Dr Falchi on Long-Term Outcomes of Fixed-Duration Epcoritamab Plus R-CHOP in DLBCL

Lorenzo Falchi, MD, discusses the long-term outcomes of fixed-duration epcoritamab plus R-CHOP in previously untreated patients with DLBCL.

"The response rates to this combinations were especially encouraging overall, patients exhibited a 100% objective response rate and 87% complete response rate."

Lorenzo Falchi, MD, assistant attending physician, Memorial Sloan Kettering Cancer Center, discusses the long-term outcomes of fixed-duration epcoritamab-bysp (Epkinly) plus R-CHOP (rituximab [Rituxan], cyclophosphamide, doxorubicin, vincristine, and prednisone) in previously untreated patients with diffuse large B-cell lymphoma (DLBCL) with high-risk features treated in the Epcore NHL-2 trial (NCT04663347).

Findings presented at the 2024 ASH Annual Meeting demonstrated that the combination regimen led to high and durable complete response (CR) rates, Falchi begins. The overall response rate (ORR) was 100%, with an 87% CR rate across all patients (n = 46).

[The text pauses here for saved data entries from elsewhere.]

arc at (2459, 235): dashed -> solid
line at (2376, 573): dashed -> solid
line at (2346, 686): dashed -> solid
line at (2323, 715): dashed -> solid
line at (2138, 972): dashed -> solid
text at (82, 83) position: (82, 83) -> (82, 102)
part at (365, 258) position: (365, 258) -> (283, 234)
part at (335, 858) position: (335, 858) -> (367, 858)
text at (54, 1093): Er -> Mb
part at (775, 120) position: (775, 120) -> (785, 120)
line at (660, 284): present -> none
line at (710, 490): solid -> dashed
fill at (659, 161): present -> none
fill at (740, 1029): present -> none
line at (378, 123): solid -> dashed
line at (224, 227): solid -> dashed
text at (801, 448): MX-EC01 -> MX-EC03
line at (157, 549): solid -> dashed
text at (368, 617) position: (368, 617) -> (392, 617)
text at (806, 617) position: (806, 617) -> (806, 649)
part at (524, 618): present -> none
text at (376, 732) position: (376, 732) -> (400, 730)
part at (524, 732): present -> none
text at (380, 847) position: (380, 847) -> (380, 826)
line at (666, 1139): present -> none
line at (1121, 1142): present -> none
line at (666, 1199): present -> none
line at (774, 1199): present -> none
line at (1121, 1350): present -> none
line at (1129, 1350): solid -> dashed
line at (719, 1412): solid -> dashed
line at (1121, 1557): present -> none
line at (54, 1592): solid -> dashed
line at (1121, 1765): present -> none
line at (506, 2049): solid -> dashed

Among those who completed 6 cycles of R-CHOP (n = 44), the CR rate was to 91%. These responses were sustained over time, with 83% of patients estimated to remain in CR at 21 months. Notably, CR rates remained consistent across high-risk subgroups, including those with double-hit/triple-hit lymphoma (83%), high International Prognostic Index scores (88%), and bulky disease (88%), he notes.

Minimal residual disease (MRD) assessment further supported the depth of response, Falchi explains. MRD negativity was achieved in 91% of evaluable patients.

Regarding survival outcomes, the estimated progression-free survival (PFS) rate at 21 months was 82% at 21 months, and the 24-month overall survival (OS) rate was 87%. These findings suggest that fixed-duration epcoritamab plus R-CHOP may offer improved disease control compared with standard R-CHOP in this setting, Falchi explains.

From a safety standpoint, the combination was well tolerated, with no new safety signals observed beyond the expected toxicities associated with bispecific antibodies and R-CHOP, Falchi reports. Hematologic toxicities, particularly neutropenia, were the most common treatment-emergent adverse effects. Cytokine release syndrome (CRS) occurred in 45% of patients at grade 1, 11% at grade 2, and 4% at grade 3; no grade 4 or 5 CRS occurred.

These findings support the continued investigation of fixed-duration epcoritamab plus R-CHOP as a potential first-line regimen for patients with high-risk DLBCL, Falchi concludes.